_CONSIGNES DES TÂCHES:_
a: Répondez à ces questions d'après le mémoire sur l'enseignement supérieur :
(i) Depuis combien de temps les politiciens québécois entretiennent-ils la culture du tout-m'est-dû ?
(ii) Quel nom certains donnent-ils à la crise du printemps 2012 ?
(iii) Dans quel pays le système de prêts et bourses est-il en train de devenir la prochaine bulle ?
b: Poursuivez le mémoire sur l'enseignement supérieur à partir de sa dernière phrase.

━━━━━ EXTRAIT FOURNI ━━━━━

Un mémoire présenté au Sommet sur
l’enseignement supérieur |
Madame, Monsieur,
Je désire prendre parole sur la tribune qui m'est offerte afin
d'exprimer mon opinion sur le système d'éducation, que j'ai longuement
fréquenté.
Pour commencer, je conteste fortement l'affirmation
du site Internet
du Sommet affirmant que le Québec a vécu une «crise sociale», que
certains appellent également « printemps érable ». Ce qui c'est passé au
printemps 2012 était certes une crise, mais elle n'a rien à voir avec
une crise de société, si tant est qu’une telle chose est possible, ni
avec le mouvement d'apparente libération qui se déroulait en même temps
dans plusieurs pays arabes. Ce qui c'est passé, c'est plutôt
l'aboutissement d'une culture du tout-m'est-dû.
En effet, depuis plus de 50 ans, les politiciens québécois ont entretenu
cette culture en créant toujours plus de programmes coûteux et
inefficaces, dont plusieurs dans l'éducation. Avec le temps, ces
programmes sont vite devenus des vaches sacrées auxquelles on ne peut
plus toucher. Résultat: la moindre tentative de réforme s'oppose à une
farouche opposition des gens qui en profitent. Et plus longtemps on
garde le statu quo, pire sera la réaction.
Aussi, ce mouvement n'a absolument rien en commun avec le printemps
arabe. Dans ces pays, du moins au début des protestations, on se battait
contre l'oppression du gouvernement et on demandait plus de liberté. Le
« printemps érable » était exactement le contraire: on demandait plus
d'oppression et moins de liberté en exigeant la « gratuité » scolaire ou,
à tout le moins, le gel des frais de scolarité ainsi que le maintien de
l'offre bonifiée des prêts et bourses.
Cette situation est intenable à long terme. Déjà aux États-Unis, le
système de prêts et bourses est en train de devenir
la prochaine bulle, qui pourrait éclater à tout moment et déprimer
encore plus l'économie. Cette bulle, comme toutes les autres, a été
créée par le gouvernement, qui modifie le comportement des gens avec ses
politiques. En effet, en prêtant de l'argent aux gens sans intérêt
pendant une certaine période, on les incite à aller à l'université.

━━━━━ EXTRAITS DE LISTE ━━━━━

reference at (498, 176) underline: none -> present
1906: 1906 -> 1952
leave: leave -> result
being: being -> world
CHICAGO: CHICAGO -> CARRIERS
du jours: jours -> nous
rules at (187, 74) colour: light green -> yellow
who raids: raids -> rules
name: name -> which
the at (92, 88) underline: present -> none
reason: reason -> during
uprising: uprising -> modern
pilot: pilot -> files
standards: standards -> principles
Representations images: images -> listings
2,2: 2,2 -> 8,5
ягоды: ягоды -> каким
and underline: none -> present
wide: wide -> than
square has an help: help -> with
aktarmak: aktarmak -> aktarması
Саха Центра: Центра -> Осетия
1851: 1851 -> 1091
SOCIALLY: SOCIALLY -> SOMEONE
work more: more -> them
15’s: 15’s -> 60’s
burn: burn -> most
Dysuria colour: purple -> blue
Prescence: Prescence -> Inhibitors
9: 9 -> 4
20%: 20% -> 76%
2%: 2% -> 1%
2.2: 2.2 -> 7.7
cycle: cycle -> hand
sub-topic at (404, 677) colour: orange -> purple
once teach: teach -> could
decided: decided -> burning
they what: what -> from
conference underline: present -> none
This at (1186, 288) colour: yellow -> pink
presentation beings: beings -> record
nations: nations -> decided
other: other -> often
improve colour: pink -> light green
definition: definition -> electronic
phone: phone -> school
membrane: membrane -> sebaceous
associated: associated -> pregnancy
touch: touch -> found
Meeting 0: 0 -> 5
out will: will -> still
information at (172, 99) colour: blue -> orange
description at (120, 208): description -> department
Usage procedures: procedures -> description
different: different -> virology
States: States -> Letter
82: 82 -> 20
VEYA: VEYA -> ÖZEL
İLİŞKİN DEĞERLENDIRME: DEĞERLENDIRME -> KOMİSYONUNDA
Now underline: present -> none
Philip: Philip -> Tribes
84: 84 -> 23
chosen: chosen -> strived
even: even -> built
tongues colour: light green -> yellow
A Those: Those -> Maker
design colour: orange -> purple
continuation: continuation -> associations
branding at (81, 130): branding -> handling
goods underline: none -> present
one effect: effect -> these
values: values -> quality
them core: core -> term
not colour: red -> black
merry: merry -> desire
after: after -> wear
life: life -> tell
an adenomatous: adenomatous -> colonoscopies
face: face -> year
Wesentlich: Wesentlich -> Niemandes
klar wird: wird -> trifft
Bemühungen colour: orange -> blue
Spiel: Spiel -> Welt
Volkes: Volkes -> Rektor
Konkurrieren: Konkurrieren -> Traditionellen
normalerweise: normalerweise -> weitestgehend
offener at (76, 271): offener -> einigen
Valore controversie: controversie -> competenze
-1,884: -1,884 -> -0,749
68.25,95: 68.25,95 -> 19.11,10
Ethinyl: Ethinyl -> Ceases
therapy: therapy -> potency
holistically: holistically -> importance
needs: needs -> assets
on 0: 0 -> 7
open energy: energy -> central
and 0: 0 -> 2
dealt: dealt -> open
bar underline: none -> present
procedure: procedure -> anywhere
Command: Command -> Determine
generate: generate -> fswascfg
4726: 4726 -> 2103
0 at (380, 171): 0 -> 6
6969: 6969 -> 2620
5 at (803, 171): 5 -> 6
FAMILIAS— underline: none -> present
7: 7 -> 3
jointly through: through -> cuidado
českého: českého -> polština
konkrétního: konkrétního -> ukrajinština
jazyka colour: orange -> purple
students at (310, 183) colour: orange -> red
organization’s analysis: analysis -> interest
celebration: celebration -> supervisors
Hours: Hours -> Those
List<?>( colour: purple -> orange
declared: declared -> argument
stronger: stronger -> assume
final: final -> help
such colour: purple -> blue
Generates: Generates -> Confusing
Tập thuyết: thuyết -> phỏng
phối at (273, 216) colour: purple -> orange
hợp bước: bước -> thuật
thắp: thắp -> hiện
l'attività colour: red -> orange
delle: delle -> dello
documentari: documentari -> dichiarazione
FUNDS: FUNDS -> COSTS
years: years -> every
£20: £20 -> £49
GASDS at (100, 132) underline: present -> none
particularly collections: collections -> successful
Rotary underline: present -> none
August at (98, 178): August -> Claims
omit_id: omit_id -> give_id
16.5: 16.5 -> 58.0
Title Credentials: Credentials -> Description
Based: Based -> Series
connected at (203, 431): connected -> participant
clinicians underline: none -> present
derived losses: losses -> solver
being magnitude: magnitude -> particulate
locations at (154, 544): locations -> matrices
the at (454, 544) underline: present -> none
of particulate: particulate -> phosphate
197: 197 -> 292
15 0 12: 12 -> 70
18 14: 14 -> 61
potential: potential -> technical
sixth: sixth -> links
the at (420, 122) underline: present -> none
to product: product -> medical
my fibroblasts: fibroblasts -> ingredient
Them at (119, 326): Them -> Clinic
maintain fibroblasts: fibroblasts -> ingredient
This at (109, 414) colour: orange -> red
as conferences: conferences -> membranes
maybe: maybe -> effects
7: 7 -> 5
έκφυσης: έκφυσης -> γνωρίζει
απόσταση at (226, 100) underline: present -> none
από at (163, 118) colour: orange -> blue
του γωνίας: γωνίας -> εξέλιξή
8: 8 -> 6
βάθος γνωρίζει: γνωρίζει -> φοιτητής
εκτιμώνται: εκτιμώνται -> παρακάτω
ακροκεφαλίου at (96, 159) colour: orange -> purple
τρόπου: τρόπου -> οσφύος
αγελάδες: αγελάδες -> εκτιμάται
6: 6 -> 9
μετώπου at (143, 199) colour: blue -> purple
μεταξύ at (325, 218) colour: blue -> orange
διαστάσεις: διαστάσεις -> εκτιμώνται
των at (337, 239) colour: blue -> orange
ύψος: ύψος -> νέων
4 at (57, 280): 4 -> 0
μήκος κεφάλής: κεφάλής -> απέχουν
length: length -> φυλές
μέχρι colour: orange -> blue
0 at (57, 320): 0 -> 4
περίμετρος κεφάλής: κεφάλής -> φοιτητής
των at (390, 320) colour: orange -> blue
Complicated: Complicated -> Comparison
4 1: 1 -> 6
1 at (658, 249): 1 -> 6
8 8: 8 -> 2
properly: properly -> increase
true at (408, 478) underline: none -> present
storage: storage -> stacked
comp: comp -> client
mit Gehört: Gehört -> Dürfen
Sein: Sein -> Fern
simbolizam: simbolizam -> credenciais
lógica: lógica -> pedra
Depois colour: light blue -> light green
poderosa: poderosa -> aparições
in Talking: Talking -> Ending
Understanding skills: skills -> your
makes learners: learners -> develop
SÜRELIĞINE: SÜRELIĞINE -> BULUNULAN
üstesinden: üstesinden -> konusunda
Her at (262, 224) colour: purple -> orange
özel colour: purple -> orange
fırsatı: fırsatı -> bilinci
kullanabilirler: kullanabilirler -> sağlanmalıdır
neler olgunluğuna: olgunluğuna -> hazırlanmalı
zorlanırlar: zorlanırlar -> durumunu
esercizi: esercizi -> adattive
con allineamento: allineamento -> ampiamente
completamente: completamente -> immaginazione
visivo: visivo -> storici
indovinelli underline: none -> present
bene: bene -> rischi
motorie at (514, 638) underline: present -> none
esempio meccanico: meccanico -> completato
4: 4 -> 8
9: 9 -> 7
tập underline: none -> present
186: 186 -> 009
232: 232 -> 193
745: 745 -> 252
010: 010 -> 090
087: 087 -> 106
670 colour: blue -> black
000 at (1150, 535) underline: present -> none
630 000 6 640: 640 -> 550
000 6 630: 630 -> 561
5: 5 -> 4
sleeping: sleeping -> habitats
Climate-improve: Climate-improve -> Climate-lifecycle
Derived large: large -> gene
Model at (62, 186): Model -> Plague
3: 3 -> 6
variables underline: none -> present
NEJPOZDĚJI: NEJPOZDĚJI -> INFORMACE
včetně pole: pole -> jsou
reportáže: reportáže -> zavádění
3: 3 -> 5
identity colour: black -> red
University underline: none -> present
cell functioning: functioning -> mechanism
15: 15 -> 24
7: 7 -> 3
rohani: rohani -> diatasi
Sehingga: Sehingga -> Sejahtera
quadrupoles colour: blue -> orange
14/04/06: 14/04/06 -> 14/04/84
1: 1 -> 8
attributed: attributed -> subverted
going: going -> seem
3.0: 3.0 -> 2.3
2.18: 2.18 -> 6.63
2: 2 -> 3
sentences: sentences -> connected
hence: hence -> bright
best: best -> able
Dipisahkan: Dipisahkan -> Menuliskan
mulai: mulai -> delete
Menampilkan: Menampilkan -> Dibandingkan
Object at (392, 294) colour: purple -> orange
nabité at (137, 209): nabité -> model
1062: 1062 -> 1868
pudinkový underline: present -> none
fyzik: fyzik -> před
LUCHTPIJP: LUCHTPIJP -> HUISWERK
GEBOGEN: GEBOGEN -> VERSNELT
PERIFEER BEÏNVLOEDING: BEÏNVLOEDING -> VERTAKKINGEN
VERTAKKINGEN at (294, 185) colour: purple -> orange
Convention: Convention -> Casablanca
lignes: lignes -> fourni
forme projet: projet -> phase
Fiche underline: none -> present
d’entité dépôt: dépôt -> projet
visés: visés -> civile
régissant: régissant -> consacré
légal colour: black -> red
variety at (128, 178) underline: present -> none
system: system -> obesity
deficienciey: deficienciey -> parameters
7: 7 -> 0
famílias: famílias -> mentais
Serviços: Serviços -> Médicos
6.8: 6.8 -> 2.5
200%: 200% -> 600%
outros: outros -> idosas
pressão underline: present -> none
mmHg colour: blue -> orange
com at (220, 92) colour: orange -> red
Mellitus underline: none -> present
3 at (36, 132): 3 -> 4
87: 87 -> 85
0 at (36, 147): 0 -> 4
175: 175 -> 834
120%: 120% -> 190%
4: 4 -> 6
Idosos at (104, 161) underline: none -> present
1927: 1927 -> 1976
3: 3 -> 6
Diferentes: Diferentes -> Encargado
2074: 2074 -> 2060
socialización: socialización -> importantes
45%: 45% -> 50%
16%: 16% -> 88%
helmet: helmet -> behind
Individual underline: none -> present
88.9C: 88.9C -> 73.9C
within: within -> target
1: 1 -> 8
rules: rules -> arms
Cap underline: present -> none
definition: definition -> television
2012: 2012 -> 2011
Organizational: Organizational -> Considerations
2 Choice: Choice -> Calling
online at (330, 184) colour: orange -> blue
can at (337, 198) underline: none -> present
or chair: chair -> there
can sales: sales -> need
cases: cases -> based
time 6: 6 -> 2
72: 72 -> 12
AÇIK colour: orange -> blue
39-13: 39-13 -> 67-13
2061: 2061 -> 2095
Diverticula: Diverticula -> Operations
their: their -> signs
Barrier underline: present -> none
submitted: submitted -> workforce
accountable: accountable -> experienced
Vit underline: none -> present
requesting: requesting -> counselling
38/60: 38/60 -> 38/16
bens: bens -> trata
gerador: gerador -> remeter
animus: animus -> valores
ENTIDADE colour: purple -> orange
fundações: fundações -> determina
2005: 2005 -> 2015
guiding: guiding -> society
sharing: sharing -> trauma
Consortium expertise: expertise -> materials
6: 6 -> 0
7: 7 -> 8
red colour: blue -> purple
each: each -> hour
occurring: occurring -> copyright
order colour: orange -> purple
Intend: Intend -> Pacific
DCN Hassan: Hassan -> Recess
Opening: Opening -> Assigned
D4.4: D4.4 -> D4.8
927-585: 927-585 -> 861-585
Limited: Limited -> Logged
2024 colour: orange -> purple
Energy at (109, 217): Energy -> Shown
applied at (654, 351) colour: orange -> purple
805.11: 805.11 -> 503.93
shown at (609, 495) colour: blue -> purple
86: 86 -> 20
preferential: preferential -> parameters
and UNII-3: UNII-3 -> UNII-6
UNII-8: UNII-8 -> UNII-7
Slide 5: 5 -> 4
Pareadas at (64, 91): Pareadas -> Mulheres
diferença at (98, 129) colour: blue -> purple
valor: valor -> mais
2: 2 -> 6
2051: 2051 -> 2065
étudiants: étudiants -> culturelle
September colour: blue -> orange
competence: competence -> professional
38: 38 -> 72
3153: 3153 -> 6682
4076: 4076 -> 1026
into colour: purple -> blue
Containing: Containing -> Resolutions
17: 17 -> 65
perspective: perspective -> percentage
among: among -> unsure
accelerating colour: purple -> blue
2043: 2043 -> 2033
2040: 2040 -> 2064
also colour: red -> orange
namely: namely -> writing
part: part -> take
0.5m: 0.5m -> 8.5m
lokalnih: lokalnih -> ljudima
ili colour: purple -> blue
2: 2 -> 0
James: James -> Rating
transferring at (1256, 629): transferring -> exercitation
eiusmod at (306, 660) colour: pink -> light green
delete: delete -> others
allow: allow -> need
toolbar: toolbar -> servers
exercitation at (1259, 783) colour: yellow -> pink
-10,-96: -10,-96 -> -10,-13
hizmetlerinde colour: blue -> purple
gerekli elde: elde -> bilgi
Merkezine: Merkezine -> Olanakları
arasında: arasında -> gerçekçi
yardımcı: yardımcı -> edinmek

━━━━━

_RÉPONSES PAR TÂCHE:_
a:
(i) Depuis plus de 50 ans.
(ii) Le « printemps érable ».
(iii) Aux États-Unis.

b:
Résultat: plusieurs qui, normalement, n'y seraient pas allés y vont, ce
qui alourdit le système. Les prêts, mais aussi les modestes frais de
scolarité, augmentent artificiellement la demande pour chaque item, et
donc les prix. Comme pour la bulle immobilière qui a éclaté en 2008, la
bulle scolaire ne peut durer éternellement ainsi.
Certes, un doctorat rapporte plus qu'une maitrise ou un baccalauréat...
si l'on trouve le bon emploi. Avec une éducation à si bas prix,
plusieurs sont tentés d'étudier dans des domaines aux débouchés plutôt
limités comme la sociologie, le théâtre et la philosophie. Ne me
méprenez pas; je n'ai aucune objection à ce que quelqu'un étudie dans ce
domaine. Cependant, il doit être conscient que ses opportunités d'emploi
dans son domaine seront très limitées – si jamais elles existent. Et
comme plusieurs seront dans sa situation, la loi de l'offre jouera
grandement contre eux quand ils négocieront leur salaire. Ils devraient
donc y penser à deux fois avant de s'endetter pour leurs études.
|
« Bien que [ce mémoire] aille
à contre-courant de ce que Québec propose depuis 50 ans, les
solutions qu'il apporte sont nettement plus viables. En
effet, laisser le marché affecter les ressources – laisser
tous les résidants du Québec décider par leurs actions ou
non-actions ce qui est préférable – est toujours la
meilleure solution à un problème. » |
Des solutions viables
Après avoir exposé les principaux problèmes de l'éducation
postsecondaire, permettez-moi de proposer des solutions concrètes,
viables et à long terme, tirées du
Manifeste des pas-de-carré.
Donc, les pas-de-carré proposent:
- L'abolition complète
du ministère de l'Éducation et le congédiement de tous ses
fonctionnaires (qui seront naturellement compensés s'ils sont à
contrat).
- L'abolition du
programme des prêts et bourses. Qu'on cesse de privatiser les gains
et nationaliser les pertes.
- L'abolition du REÉÉ.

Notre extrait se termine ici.